Conventionally, cement-based materials (i.e. concrete and the like) having excellent mechanical properties (i.e. compressive strength, bending strength and the like) have been developed.
For example, in the “Claims” of Japanese Patent Publication No. 59182/1985, a hydraulic composite material which includes “inorganic solid particles A” having a diameter of 50 Å to 0.5 μm (for example, silica dust particles), “solid particles B” having a diameter which is 0.5 to 100 μm and which is larger than that of “particles A” at least by one order (for example, particles including at least 20 weight % of portland cement), a surface-activating dispersant (for example, a concrete superplasticizer such as a highly condensed naphthalene sulfonic acid/formaldehyde condensate), and an “additional material C” (for example, at least one selected from the group consisting of sand, stone, metallic fibers and the like).
The hydraulic composite material described in this gazette has compressive strength of at least 100 MPa after hardening and has excellent mechanical properties (see Table 1 in the sixty-third column in page 32 of the gazette).
Generally, a cement composition (for example, concrete and the like) having excellent mechanical properties (i.e. compressive strength, bending strength and the like) as described in the above-mentioned gazette has the following advantages.
(a) When a building or the like is constructed by using the cement composition having excellent mechanical properties in a method of cast-in-place, concrete layers can be thin. Thus the reduction of the amount of concrete, the saving of labor, the cost reduction, the increase of available space and the like can be achieved.
(b) When a precast member is produced by using the cement composition having excellent mechanical properties, the precast member can be thin.

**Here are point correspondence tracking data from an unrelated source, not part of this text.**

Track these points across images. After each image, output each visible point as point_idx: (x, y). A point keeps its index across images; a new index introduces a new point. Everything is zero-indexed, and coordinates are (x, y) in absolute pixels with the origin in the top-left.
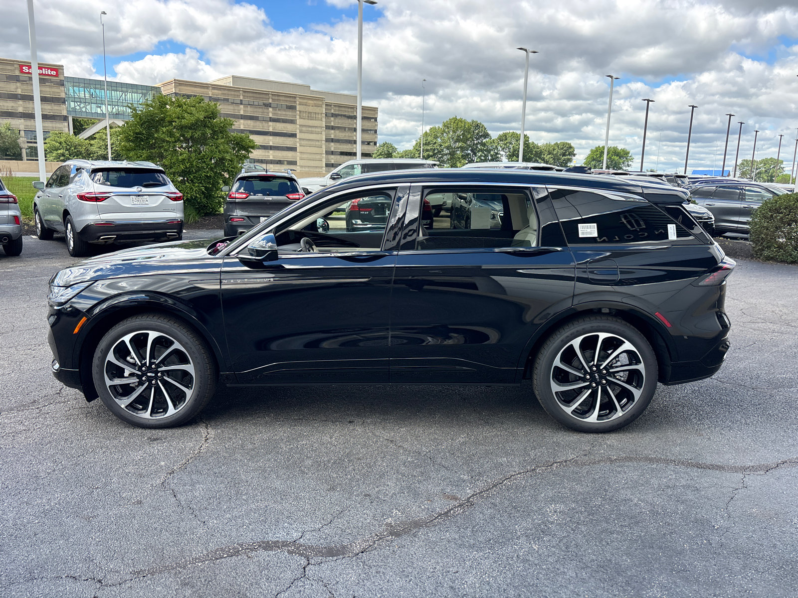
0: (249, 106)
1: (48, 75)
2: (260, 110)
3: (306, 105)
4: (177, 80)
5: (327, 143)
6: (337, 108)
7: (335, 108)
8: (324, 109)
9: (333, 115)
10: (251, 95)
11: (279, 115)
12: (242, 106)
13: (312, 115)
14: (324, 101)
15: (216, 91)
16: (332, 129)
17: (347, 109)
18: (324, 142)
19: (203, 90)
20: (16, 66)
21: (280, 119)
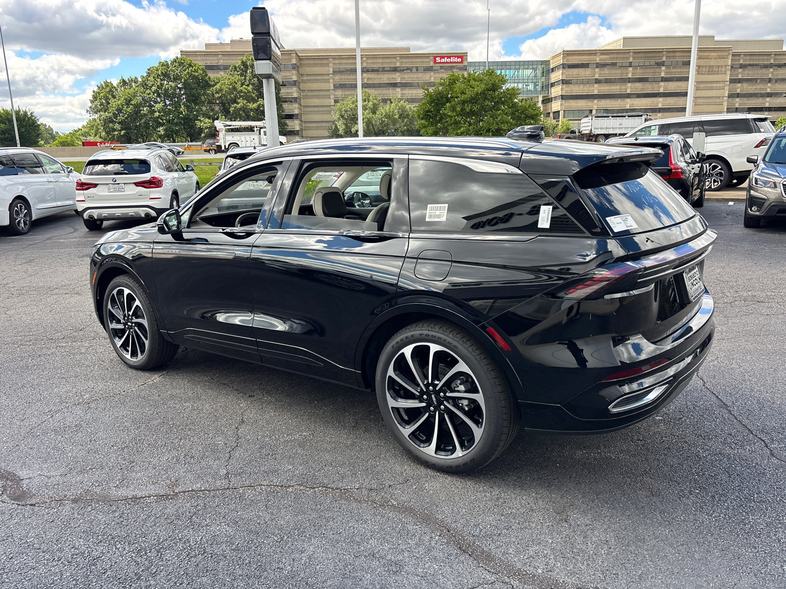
0: (639, 68)
1: (455, 62)
2: (652, 70)
3: (707, 58)
4: (566, 51)
5: (730, 100)
6: (748, 58)
7: (744, 58)
8: (730, 61)
9: (742, 66)
10: (642, 55)
11: (673, 73)
12: (631, 69)
13: (714, 69)
14: (731, 52)
15: (604, 57)
16: (739, 82)
17: (761, 57)
18: (726, 98)
19: (590, 57)
20: (431, 58)
21: (673, 77)
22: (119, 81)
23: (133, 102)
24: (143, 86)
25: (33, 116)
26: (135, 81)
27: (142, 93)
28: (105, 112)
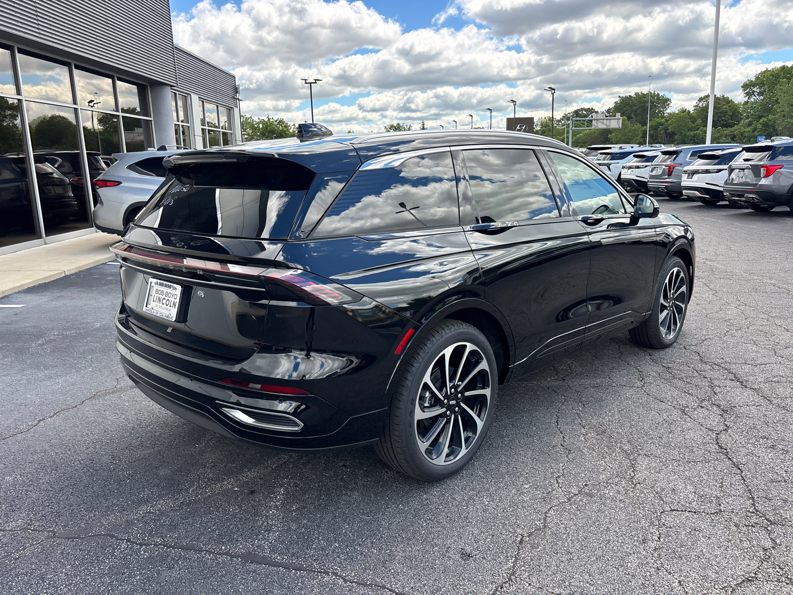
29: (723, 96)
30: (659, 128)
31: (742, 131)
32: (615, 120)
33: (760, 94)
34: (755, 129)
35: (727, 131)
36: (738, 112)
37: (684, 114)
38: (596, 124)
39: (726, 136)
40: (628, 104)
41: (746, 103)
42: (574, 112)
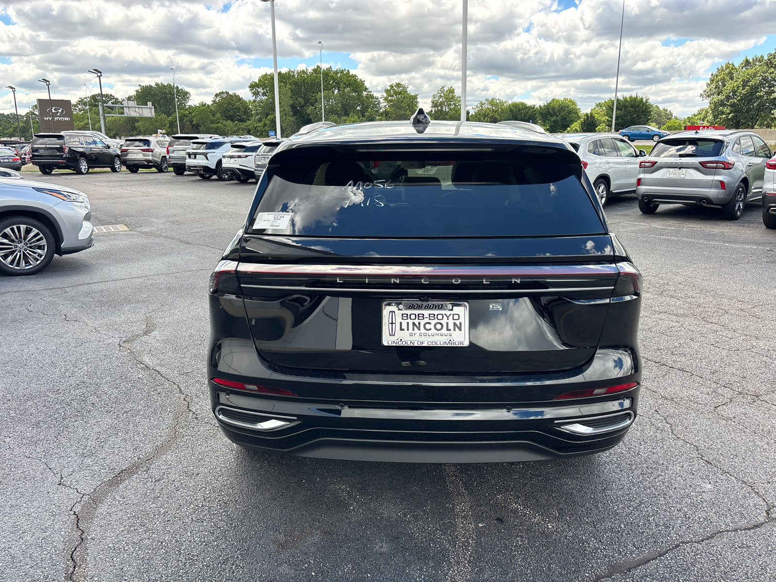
22: (741, 62)
23: (750, 84)
24: (767, 65)
25: (647, 102)
26: (759, 60)
27: (764, 72)
28: (719, 95)
29: (235, 94)
30: (184, 119)
31: (255, 126)
32: (147, 109)
33: (264, 94)
34: (265, 125)
35: (243, 125)
36: (249, 109)
37: (205, 107)
38: (128, 112)
39: (242, 130)
40: (150, 94)
41: (254, 101)
42: (91, 97)
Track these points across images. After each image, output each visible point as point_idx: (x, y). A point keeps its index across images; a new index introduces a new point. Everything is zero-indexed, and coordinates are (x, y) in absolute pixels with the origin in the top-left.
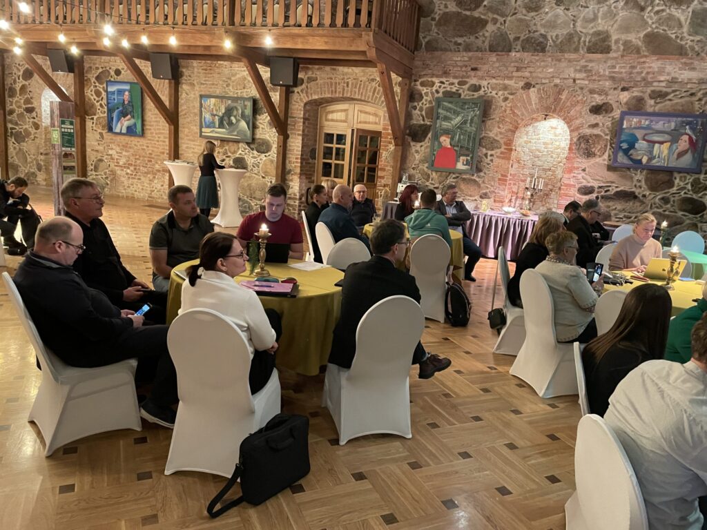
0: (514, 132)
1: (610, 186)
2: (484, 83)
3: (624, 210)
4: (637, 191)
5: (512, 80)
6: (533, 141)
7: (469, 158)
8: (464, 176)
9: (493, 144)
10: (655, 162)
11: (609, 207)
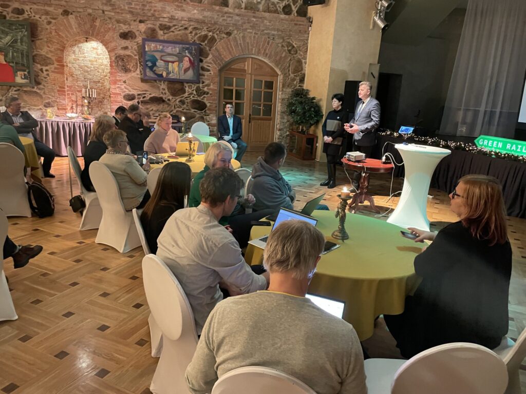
0: (63, 51)
1: (145, 94)
2: (26, 8)
3: (158, 110)
4: (164, 97)
5: (51, 7)
6: (81, 59)
7: (26, 73)
8: (25, 89)
9: (46, 61)
10: (171, 76)
11: (148, 109)
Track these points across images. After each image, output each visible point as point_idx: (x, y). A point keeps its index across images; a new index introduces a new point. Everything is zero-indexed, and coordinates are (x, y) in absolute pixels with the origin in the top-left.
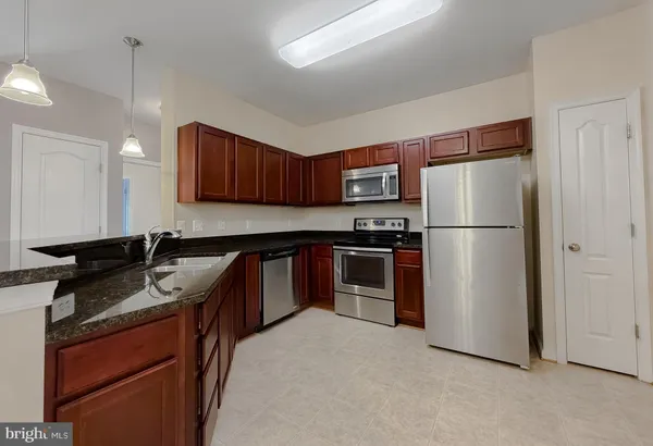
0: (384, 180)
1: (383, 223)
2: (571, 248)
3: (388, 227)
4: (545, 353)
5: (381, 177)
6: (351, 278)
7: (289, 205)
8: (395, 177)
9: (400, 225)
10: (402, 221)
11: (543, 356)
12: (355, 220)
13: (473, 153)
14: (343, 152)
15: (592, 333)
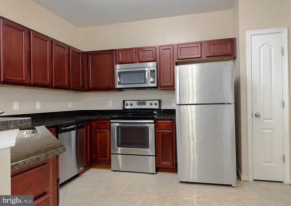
0: (147, 73)
1: (144, 104)
2: (256, 115)
3: (148, 106)
4: (243, 177)
5: (145, 71)
6: (123, 143)
7: (71, 90)
8: (154, 71)
9: (156, 104)
10: (157, 102)
11: (242, 179)
12: (124, 101)
13: (204, 57)
14: (115, 50)
15: (265, 162)
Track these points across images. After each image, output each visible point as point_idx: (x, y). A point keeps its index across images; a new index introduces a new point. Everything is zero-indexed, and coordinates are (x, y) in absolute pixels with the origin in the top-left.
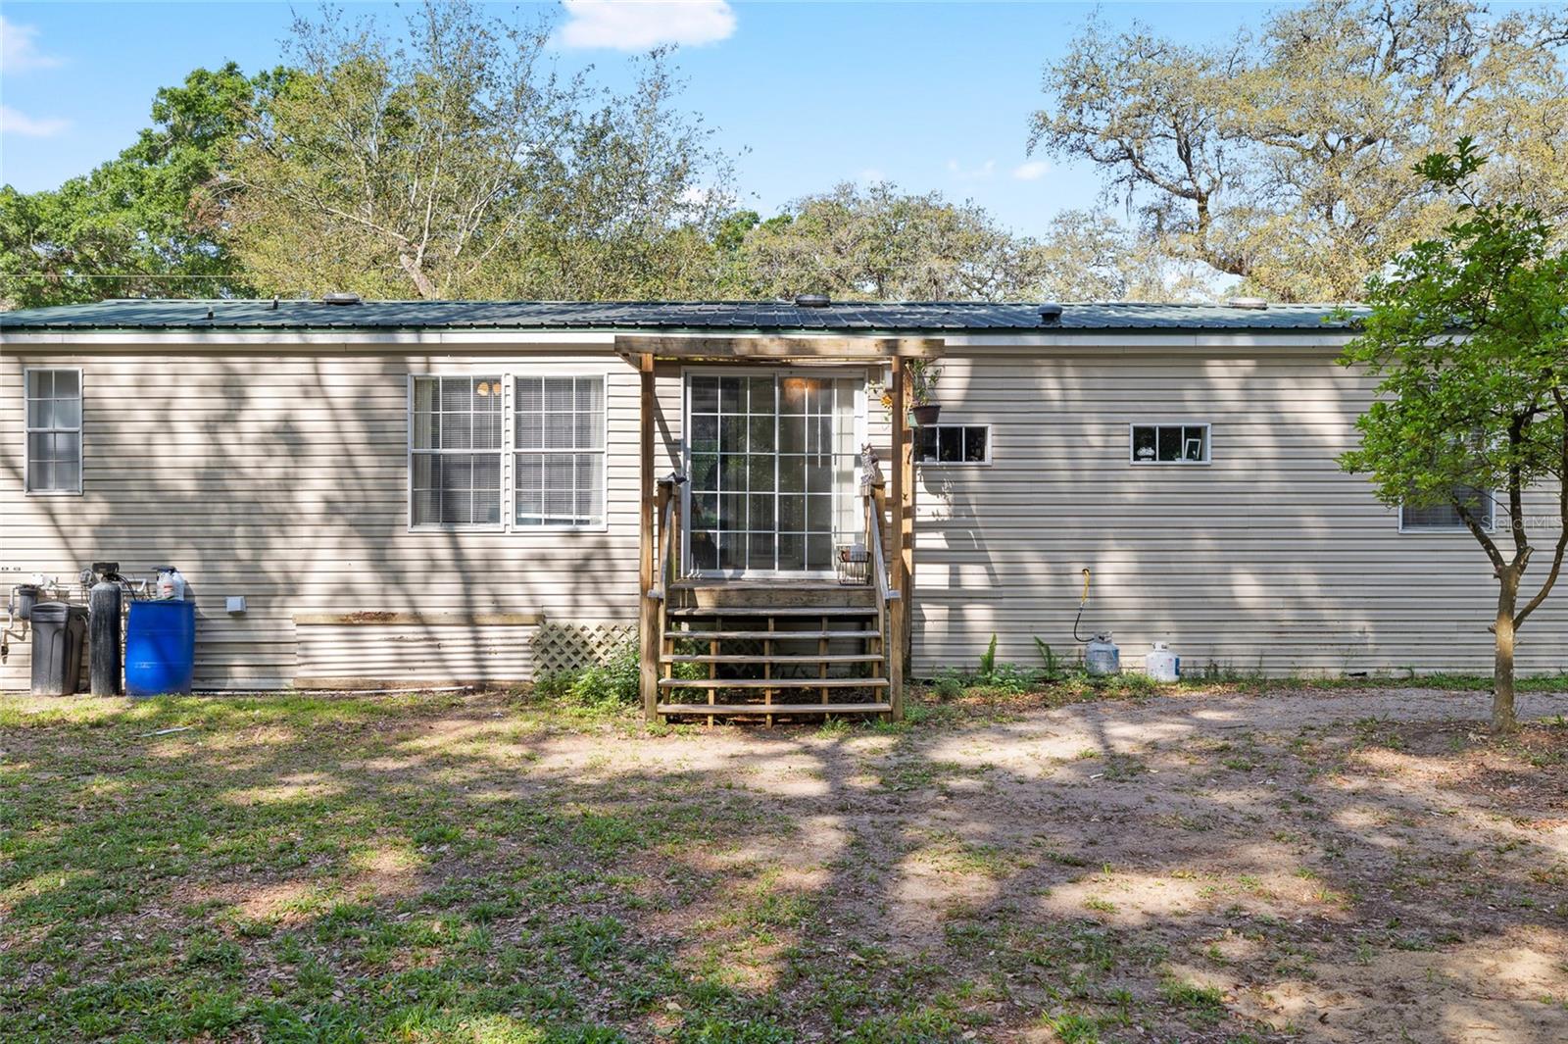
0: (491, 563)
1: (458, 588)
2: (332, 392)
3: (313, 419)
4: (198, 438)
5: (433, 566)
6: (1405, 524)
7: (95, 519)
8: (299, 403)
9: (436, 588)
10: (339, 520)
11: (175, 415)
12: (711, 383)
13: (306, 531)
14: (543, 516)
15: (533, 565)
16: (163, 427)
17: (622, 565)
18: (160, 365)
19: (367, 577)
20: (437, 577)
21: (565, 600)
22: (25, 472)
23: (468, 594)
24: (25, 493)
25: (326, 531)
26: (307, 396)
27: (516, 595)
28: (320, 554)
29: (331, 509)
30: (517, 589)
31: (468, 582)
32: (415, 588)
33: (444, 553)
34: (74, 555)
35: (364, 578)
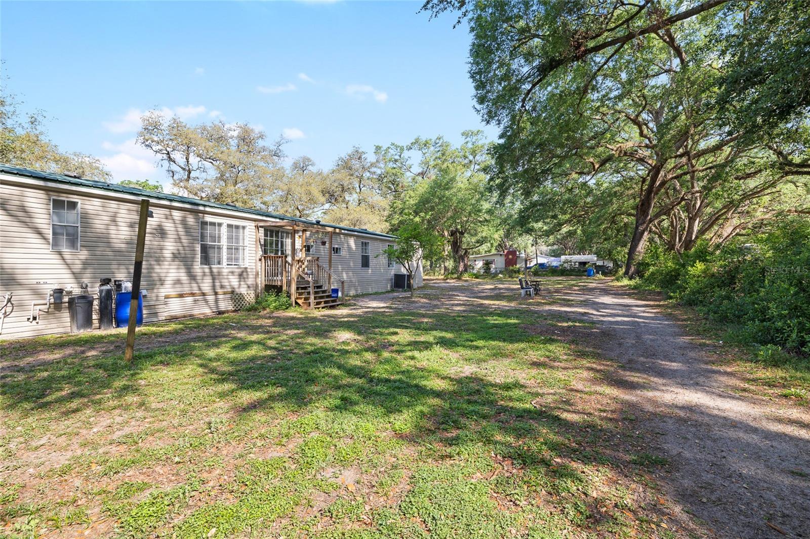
0: (219, 273)
1: (211, 281)
2: (175, 218)
3: (168, 226)
4: (127, 229)
5: (204, 274)
6: (362, 267)
7: (83, 257)
8: (164, 220)
9: (205, 281)
10: (176, 260)
11: (118, 219)
12: (268, 230)
13: (166, 263)
14: (233, 263)
15: (230, 274)
16: (113, 223)
17: (250, 273)
18: (113, 205)
19: (185, 278)
20: (205, 278)
21: (237, 283)
22: (51, 241)
23: (214, 282)
24: (51, 250)
25: (173, 263)
26: (167, 218)
27: (225, 283)
28: (171, 271)
29: (175, 256)
30: (226, 281)
31: (214, 279)
32: (199, 281)
33: (207, 270)
34: (72, 271)
35: (184, 278)
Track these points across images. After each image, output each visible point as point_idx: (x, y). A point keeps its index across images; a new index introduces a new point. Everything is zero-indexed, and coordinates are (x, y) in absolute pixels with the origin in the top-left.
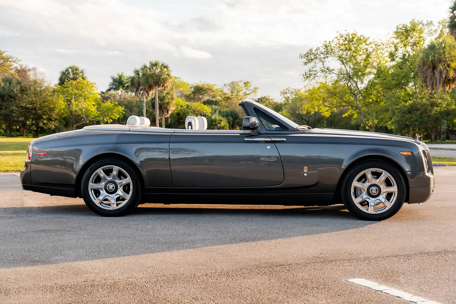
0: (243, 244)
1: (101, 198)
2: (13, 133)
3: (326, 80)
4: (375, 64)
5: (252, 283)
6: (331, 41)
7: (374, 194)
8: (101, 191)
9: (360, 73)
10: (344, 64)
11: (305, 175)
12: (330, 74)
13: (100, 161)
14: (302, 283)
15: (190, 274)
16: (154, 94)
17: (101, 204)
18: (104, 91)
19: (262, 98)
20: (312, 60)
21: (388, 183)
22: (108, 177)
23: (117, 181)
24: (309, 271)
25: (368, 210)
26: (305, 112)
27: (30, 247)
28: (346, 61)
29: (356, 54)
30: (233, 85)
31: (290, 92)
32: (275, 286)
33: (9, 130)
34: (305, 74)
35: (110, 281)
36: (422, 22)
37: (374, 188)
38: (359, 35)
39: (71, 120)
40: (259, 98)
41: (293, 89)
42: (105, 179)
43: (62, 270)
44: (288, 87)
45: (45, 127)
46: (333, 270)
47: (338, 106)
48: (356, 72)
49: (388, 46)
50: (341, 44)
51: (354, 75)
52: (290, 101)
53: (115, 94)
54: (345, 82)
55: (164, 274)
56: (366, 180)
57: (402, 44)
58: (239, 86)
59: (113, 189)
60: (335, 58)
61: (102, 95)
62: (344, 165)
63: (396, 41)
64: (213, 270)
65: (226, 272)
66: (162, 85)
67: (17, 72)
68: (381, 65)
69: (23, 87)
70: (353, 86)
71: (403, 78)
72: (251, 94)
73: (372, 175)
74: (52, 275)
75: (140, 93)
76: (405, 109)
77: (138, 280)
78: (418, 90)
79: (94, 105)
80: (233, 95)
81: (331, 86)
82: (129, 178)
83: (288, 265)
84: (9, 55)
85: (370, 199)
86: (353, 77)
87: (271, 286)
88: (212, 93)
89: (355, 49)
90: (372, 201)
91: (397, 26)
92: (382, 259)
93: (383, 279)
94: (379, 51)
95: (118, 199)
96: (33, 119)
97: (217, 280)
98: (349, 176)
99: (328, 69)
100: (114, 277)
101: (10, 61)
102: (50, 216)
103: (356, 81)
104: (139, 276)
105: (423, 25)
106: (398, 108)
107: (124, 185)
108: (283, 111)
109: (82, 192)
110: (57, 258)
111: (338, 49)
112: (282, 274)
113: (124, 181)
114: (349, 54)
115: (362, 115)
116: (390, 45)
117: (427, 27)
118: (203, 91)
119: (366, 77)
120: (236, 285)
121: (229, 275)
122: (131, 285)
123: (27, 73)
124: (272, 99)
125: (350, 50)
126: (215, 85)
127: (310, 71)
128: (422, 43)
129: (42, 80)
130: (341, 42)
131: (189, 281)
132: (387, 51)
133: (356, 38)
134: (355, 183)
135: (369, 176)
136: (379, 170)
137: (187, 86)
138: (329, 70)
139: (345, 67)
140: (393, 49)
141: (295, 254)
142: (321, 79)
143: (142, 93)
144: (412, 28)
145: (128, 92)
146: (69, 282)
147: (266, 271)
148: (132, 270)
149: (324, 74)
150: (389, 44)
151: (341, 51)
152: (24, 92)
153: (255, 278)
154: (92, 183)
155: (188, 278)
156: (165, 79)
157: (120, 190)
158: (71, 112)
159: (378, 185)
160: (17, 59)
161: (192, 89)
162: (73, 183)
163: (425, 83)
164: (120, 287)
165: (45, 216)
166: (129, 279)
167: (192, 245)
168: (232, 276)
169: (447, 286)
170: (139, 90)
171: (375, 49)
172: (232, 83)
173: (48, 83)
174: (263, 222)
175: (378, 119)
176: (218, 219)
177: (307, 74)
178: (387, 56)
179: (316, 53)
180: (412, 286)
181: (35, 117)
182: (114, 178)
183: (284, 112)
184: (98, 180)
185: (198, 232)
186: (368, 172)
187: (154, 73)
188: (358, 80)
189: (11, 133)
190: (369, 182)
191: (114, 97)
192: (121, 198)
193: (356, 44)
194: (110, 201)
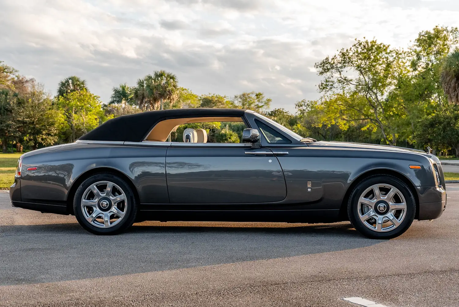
0: (239, 262)
1: (94, 215)
2: (9, 149)
3: (343, 91)
4: (396, 74)
5: (243, 302)
6: (349, 50)
7: (382, 211)
8: (94, 208)
9: (380, 84)
10: (363, 74)
11: (309, 190)
12: (348, 85)
13: (93, 176)
14: (295, 301)
15: (179, 293)
16: (159, 107)
17: (94, 222)
18: (106, 103)
19: (276, 111)
20: (328, 70)
21: (397, 199)
22: (102, 194)
23: (111, 197)
24: (304, 290)
25: (375, 228)
26: (320, 126)
27: (15, 266)
28: (365, 71)
29: (376, 64)
30: (244, 98)
31: (306, 104)
32: (267, 305)
33: (5, 146)
34: (321, 85)
35: (96, 299)
36: (446, 28)
37: (382, 205)
38: (378, 43)
39: (72, 135)
40: (273, 110)
41: (309, 101)
42: (99, 196)
43: (47, 289)
44: (304, 99)
45: (44, 142)
46: (330, 289)
47: (356, 119)
48: (375, 83)
49: (410, 55)
50: (359, 52)
51: (373, 86)
52: (305, 114)
53: (119, 107)
54: (364, 93)
55: (152, 293)
56: (374, 196)
57: (425, 53)
58: (251, 98)
59: (107, 206)
60: (353, 68)
61: (105, 108)
62: (350, 180)
63: (419, 49)
64: (205, 289)
65: (218, 291)
66: (168, 97)
67: (13, 83)
68: (402, 76)
69: (20, 99)
70: (372, 98)
71: (426, 89)
72: (263, 107)
73: (380, 191)
74: (36, 294)
75: (144, 106)
76: (427, 122)
77: (125, 298)
78: (443, 102)
79: (96, 119)
80: (244, 108)
81: (349, 97)
82: (124, 194)
83: (284, 284)
84: (5, 65)
85: (377, 217)
86: (372, 88)
87: (263, 305)
88: (222, 106)
89: (374, 58)
90: (380, 219)
91: (419, 33)
92: (383, 278)
93: (381, 298)
94: (400, 60)
95: (112, 217)
96: (30, 134)
97: (207, 298)
98: (355, 192)
99: (345, 79)
100: (100, 296)
101: (6, 72)
102: (40, 235)
103: (376, 93)
104: (127, 295)
105: (448, 32)
106: (420, 121)
107: (118, 202)
108: (297, 125)
109: (74, 208)
110: (43, 276)
111: (357, 59)
112: (276, 293)
113: (119, 198)
114: (368, 63)
115: (382, 129)
116: (413, 53)
117: (451, 34)
118: (212, 104)
119: (386, 89)
120: (226, 304)
121: (220, 293)
122: (117, 304)
123: (24, 84)
124: (286, 112)
125: (369, 59)
126: (225, 97)
127: (327, 81)
128: (446, 51)
129: (40, 91)
130: (360, 50)
131: (177, 300)
132: (409, 60)
133: (376, 46)
134: (362, 199)
135: (377, 192)
136: (387, 186)
137: (195, 99)
138: (346, 81)
139: (364, 77)
140: (415, 58)
141: (292, 272)
142: (338, 90)
143: (147, 106)
144: (435, 35)
145: (132, 104)
146: (53, 301)
147: (260, 290)
148: (119, 289)
149: (342, 85)
150: (411, 52)
151: (359, 60)
152: (21, 104)
153: (246, 297)
154: (85, 199)
155: (177, 297)
156: (171, 91)
157: (115, 208)
158: (71, 126)
159: (386, 202)
160: (13, 69)
161: (201, 101)
162: (65, 199)
163: (449, 95)
164: (106, 305)
165: (36, 235)
166: (115, 298)
167: (186, 264)
168: (223, 295)
169: (446, 304)
170: (143, 103)
171: (396, 57)
172: (244, 95)
173: (47, 95)
174: (264, 241)
175: (399, 133)
176: (217, 238)
177: (323, 85)
178: (409, 66)
179: (332, 62)
180: (410, 305)
181: (33, 131)
182: (107, 194)
183: (299, 126)
184: (91, 196)
185: (193, 250)
186: (376, 188)
187: (160, 84)
188: (378, 92)
189: (7, 149)
190: (376, 199)
191: (117, 110)
192: (115, 216)
193: (375, 53)
194: (103, 219)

Thus the weight reduction, the easiness of transportation and construction, and the like can be achieved.
(c) Wear resistance, durability against neutralization or creeping, and the like can be improved.
The hydraulic composite material described in the above-mentioned Japanese Patent Publication No. 59182/1985 can be preferably used in view of the advantages (a)-(c).
However, it is further desired that a self-filling property is achieved in addition to the properties of the hydraulic composite material described in the above-mentioned gazette.
Namely, when a building or the like is constructed in a method of cast-in-place, or when a precast member is produced, it is advantageous that a hydraulic composite material having excellent fluidity and material separation resistance (namely, a hydraulic composite material having a self-filling property) is used in view of the reduction of the time required for casting a hydraulic composition such as concrete and the like, and the reduction of the time required for applying vibration to the concrete or the like after casting.
On this point, it is difficult to improve both the properties before hardening such as fluidity and material separation resistance, and the mechanical properties after hardening such as compressive strength, bending strength and the like simultaneously with regard to the hydraulic composite material disclosed in the above-mentioned Japanese Patent Publication No. 59182/1985. For example, when compressive strength over 130 MPa is desired, or when fibers are blended for improving bending strength, the ratio of water/binding material must be no larger than 0.20. Thus the fluidity lowers, and a self-filling property cannot be achieved. On the other hand, when a self-filling property is attempted to be obtained, the ratio of water/binding material, and the amount of a water reducing agent increase so greatly that it is difficult to express compressive strength over 130 MPa.